# [WORK INSTRUCTIONS]
Revise the items below by replacing every "top-left" with "upper-left", and leave everything else unchanged.

# [STORED RECORDS]
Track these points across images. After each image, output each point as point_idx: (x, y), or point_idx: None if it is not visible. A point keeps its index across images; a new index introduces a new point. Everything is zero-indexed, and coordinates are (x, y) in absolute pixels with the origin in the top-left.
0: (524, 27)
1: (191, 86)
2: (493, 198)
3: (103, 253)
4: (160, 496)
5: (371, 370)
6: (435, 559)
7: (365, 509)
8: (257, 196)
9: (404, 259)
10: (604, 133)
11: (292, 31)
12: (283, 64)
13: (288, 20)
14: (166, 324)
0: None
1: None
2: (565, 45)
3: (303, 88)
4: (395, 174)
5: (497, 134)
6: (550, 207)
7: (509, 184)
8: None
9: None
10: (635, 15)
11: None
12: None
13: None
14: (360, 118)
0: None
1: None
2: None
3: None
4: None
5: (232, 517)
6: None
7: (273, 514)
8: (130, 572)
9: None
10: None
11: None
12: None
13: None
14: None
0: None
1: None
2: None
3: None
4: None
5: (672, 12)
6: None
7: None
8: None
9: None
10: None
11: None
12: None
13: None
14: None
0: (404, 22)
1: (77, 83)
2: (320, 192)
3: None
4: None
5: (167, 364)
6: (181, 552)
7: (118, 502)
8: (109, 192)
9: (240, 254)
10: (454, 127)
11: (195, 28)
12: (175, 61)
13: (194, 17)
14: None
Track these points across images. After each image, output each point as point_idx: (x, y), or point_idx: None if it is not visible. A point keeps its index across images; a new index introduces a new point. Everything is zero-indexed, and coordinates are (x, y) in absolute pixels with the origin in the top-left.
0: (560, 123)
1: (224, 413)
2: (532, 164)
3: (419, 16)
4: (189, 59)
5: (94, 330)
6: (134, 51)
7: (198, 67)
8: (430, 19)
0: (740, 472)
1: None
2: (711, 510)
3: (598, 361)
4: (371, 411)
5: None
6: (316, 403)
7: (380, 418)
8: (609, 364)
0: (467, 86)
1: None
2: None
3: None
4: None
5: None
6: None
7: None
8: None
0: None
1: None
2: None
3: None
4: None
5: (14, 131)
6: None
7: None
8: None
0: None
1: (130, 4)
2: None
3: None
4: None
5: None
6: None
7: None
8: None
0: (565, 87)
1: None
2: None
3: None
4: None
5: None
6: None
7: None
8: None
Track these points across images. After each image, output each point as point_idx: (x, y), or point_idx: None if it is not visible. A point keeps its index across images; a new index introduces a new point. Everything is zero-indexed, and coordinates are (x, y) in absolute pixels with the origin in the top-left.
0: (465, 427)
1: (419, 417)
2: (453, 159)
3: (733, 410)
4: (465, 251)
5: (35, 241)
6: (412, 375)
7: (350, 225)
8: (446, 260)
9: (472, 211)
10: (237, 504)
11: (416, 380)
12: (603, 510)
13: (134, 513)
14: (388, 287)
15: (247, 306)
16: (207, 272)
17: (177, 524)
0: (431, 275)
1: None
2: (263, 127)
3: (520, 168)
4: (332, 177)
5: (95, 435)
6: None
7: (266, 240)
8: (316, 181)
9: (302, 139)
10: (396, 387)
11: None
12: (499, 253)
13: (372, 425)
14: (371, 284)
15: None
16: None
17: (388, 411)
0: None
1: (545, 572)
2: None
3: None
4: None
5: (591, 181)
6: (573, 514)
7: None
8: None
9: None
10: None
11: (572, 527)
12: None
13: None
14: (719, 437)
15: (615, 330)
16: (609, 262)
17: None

# [TASK RESPONSE]
Track these points across images. After each image, output each point as point_idx: (x, y), or point_idx: None if it is not visible. A point keeps its index across images; a new index introduces a new point. Everything is zero-indexed, and coordinates are (x, y) in absolute pixels with the origin in the upper-left.
0: (524, 27)
1: (191, 86)
2: (493, 198)
3: (103, 253)
4: (160, 496)
5: (371, 370)
6: (435, 559)
7: (365, 509)
8: (257, 196)
9: (404, 259)
10: (604, 133)
11: (292, 31)
12: (283, 64)
13: (288, 20)
14: (166, 324)
0: None
1: None
2: (565, 45)
3: (303, 88)
4: (395, 174)
5: (497, 134)
6: (550, 207)
7: (509, 184)
8: None
9: None
10: (635, 15)
11: None
12: None
13: None
14: (360, 118)
0: None
1: None
2: None
3: None
4: None
5: (232, 517)
6: None
7: (273, 514)
8: (130, 572)
9: None
10: None
11: None
12: None
13: None
14: None
0: None
1: None
2: None
3: None
4: None
5: (672, 12)
6: None
7: None
8: None
9: None
10: None
11: None
12: None
13: None
14: None
0: (404, 22)
1: (77, 83)
2: (320, 192)
3: None
4: None
5: (167, 364)
6: (181, 552)
7: (118, 502)
8: (109, 192)
9: (240, 254)
10: (454, 127)
11: (195, 28)
12: (175, 61)
13: (194, 17)
14: None
Track these points across images. After each image, output each point as point_idx: (x, y), or point_idx: None if it is not visible. A point keeps its index across images; a new index introduces a new point. Everything is zero-indexed, and coordinates are (x, y) in absolute pixels with the origin in the upper-left.
0: (560, 123)
1: (224, 413)
2: (532, 164)
3: (419, 16)
4: (189, 59)
5: (94, 330)
6: (134, 51)
7: (198, 67)
8: (430, 19)
0: (740, 472)
1: None
2: (711, 510)
3: (598, 361)
4: (371, 411)
5: None
6: (316, 403)
7: (380, 418)
8: (609, 364)
0: (467, 86)
1: None
2: None
3: None
4: None
5: None
6: None
7: None
8: None
0: None
1: None
2: None
3: None
4: None
5: (14, 131)
6: None
7: None
8: None
0: None
1: (130, 4)
2: None
3: None
4: None
5: None
6: None
7: None
8: None
0: (565, 87)
1: None
2: None
3: None
4: None
5: None
6: None
7: None
8: None
Track these points across images. After each image, output each point as point_idx: (x, y), or point_idx: None if it is not visible. A point keeps its index across images; a new index introduces a new point. Everything is zero-indexed, and coordinates are (x, y) in absolute pixels with the origin in the upper-left.
0: (465, 427)
1: (419, 417)
2: (453, 159)
3: (733, 410)
4: (465, 251)
5: (35, 241)
6: (412, 375)
7: (350, 225)
8: (446, 260)
9: (472, 211)
10: (237, 504)
11: (416, 380)
12: (603, 510)
13: (134, 513)
14: (388, 287)
15: (247, 306)
16: (207, 272)
17: (177, 524)
0: (431, 275)
1: None
2: (263, 127)
3: (520, 168)
4: (332, 177)
5: (95, 435)
6: None
7: (266, 240)
8: (316, 181)
9: (302, 139)
10: (396, 387)
11: None
12: (499, 253)
13: (372, 425)
14: (371, 284)
15: None
16: None
17: (388, 411)
0: None
1: (545, 572)
2: None
3: None
4: None
5: (591, 181)
6: (573, 514)
7: None
8: None
9: None
10: None
11: (572, 527)
12: None
13: None
14: (719, 437)
15: (615, 330)
16: (609, 262)
17: None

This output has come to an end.